Even if it is not resolved, in some senses. If the body is
Bishop’s, we’ll never know why he did it, or where he spent those five years
between the killings and his own death. For years I knew the street on which
the Bishop residence was located but not the house number. And I’d long thought that this was a head-scratching case of responsible-family-man-inexplicably-turned-savage-murderer.
But then all of a sudden my Google searches started turning up results they never used to. The house number suddenly was everywhere. (Prompting me this spring to
drive over there, take pictures, and make Lynn eye me more nervously that she had before.) Also,
the Internet now is rife with mentions of Bishop’s having been under
psychiatric care in the years before the murders. And also, of his having been a huge narcissist whose own
mother once had scolded him at a dinner party for his rudeness toward others,
and had warned him of a “comeuppance” that she might have lived to see, if her rude son hadn’t first crushed in her skull with a household tool.

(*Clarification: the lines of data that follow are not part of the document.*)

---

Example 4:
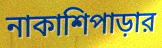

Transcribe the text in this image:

নাকাশিপাড়ার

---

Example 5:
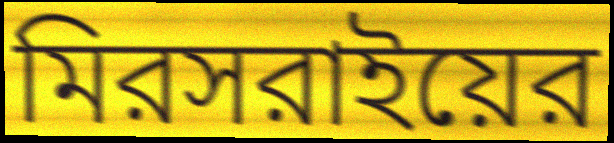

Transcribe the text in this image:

মিরসরাইয়েরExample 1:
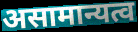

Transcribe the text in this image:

असामान्यत्व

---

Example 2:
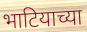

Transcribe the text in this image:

भाटियाच्या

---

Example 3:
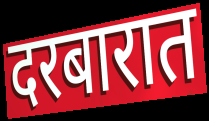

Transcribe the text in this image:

दरबारात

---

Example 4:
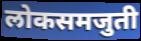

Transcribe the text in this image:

लोकसमजुती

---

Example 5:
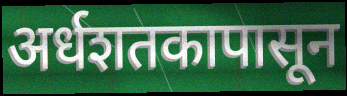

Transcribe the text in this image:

अर्धशतकापासूनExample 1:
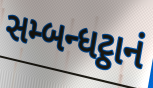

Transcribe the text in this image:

સમ્બન્ધટ્ઠાનં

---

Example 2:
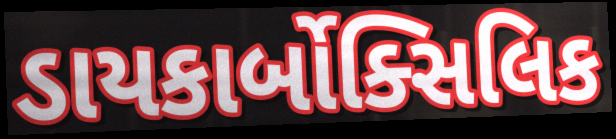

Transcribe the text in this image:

ડાયકાર્બોક્સિલિક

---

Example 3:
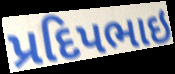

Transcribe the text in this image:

પ્રદિપભાઇ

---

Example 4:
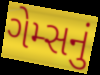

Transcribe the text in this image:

ગેમ્સનું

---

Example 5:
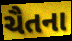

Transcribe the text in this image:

ચૈતના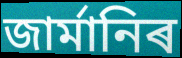
জাৰ্মানিৰ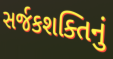
સર્જકશક્તિનું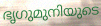
ഭൃഗുമുനിയുടെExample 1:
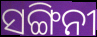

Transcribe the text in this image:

ସଙ୍ଗିନୀ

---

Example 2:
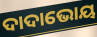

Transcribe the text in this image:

ଦାଦାଭୋୟ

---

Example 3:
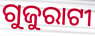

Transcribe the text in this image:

ଗୁଜୁରାଟୀ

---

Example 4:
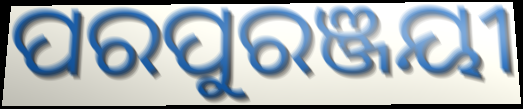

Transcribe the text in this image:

ପରପୁରଞ୍ଜୟୀ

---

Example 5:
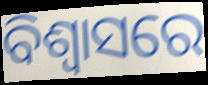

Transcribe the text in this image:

ବିଶ୍ବାସରେ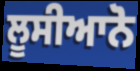
ਲੂਸੀਆਨੋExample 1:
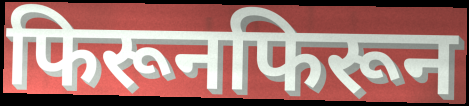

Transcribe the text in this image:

फिरूनफिरून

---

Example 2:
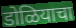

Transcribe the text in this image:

डोळियाचा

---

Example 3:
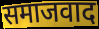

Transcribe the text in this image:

समाजवाद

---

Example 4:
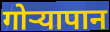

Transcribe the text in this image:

गोऱ्यापान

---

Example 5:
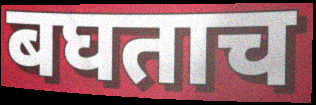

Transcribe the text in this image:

बघताच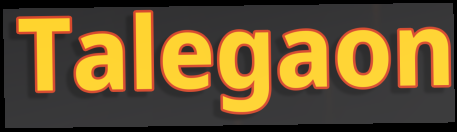
Talegaon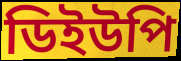
ডিইউপি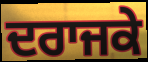
ਦਰਾਜਕੇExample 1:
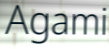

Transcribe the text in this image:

Agami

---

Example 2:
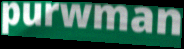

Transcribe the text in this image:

purwman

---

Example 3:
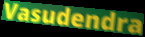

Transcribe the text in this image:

Vasudendra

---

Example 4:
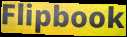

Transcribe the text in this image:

Flipbook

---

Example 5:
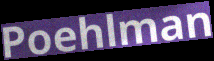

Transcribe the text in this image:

PoehlmanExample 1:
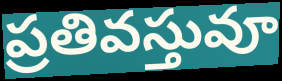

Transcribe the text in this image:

ప్రతివస్తువూ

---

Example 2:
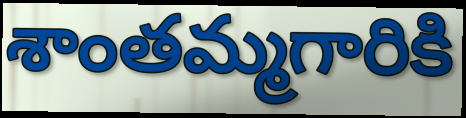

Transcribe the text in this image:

శాంతమ్మగారికి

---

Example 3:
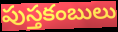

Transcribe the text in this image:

పుస్తకంబులు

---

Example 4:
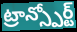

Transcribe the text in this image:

ట్రాన్స్పోర్ట్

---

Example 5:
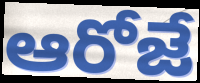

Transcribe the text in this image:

ఆరోజే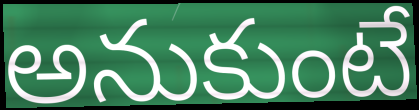
అనుకుంటేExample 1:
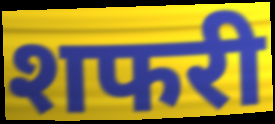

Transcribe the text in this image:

शफरी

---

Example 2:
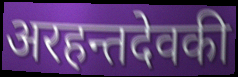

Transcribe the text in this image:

अरहन्तदेवकी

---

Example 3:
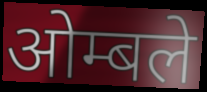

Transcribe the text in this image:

ओम्बले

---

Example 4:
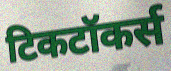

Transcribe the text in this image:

टिकटॉकर्स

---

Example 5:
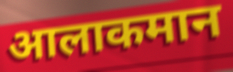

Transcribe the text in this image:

आलाकमान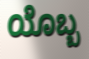
ಯೊಬ್ಬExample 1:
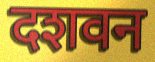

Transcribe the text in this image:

दशवन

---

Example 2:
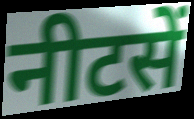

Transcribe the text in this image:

नीटसें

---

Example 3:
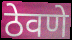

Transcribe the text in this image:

ठेवणे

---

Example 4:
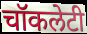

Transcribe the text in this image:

चॉकलेटी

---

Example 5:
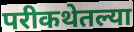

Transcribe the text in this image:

परीकथेतल्या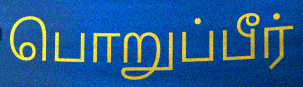
பொறுப்பீர்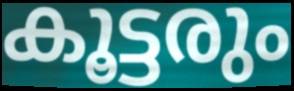
കൂട്ടരും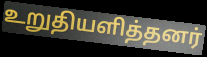
உறுதியளித்தனர்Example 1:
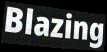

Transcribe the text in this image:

Blazing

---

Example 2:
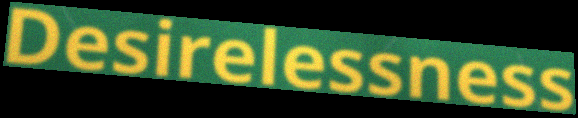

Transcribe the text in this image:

Desirelessness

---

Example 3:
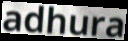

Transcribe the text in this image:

adhura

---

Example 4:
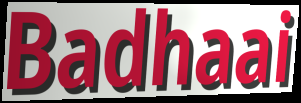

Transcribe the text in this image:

Badhaai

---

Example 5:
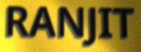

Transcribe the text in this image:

RANJITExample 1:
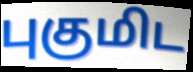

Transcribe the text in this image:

புகுமிட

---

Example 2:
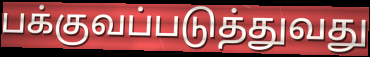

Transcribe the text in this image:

பக்குவப்படுத்துவது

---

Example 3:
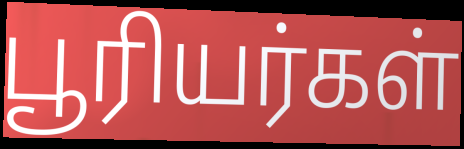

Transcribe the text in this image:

பூரியர்கள்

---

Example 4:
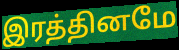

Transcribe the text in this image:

இரத்தினமே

So, if the body exhumed in
Alabama—which belonged, according to eyewitnesses, to a shambling, middle-aged-looking
man who was wearing several layers of clothing at the time he was killed—does
prove to be that of Brad Bishop, it shouldn’t come as any huge surprise.
Alabama isn’t terribly far from the Smoky Mountains, and the journey from one
place to the other may have been roughly as linear as might have been a mentally ill man’s
journey from respectability, to homicidal rage, to cognitive descent into foggy
homelessness and heedless perambulation.
But I have to concede, I’ll
feel some disappointment if that proves to be the case. Not that I’ve ever felt
that Brad Bishop deserved the decades of freedom I’ve imagined for him. But, rather,
because I relished thinking of him sitting pretty, smugly convinced that he’d
gotten away with murder, only to find that all his linguistic brilliance and
cunning couldn’t save him from justice in the end. (And I do mean “the end.”
See that earlier prison reference.)
Last week’s Washington Post story quoted a
now-retired State Department colleague of Bishop’s, Roy Harrell, on the matter of “comeuppance.” He says he was sitting at the dinner table with Bishop and his family in
Addis Ababa, Ethiopia, in 1965 or 1966. The final line of the Post article was this:
“Regarding the possibility of
Bishop being run over by a car, Harrell said, ‘I would think that this is what
his mother referred to as his comeuppance.’”
Maybe. But I personally think
she would have preferred my scenario—self-proclaimed criminal mastermind rotting
in prison (there being no death penalty in Maryland)—rather than the image of
some addled bum shambling aimlessly down the road one second, dead the next.
See? That’s dark. But nowhere
near as dark as Armageddon. The Bishop story may even have a happy ending, depending on how you define such things.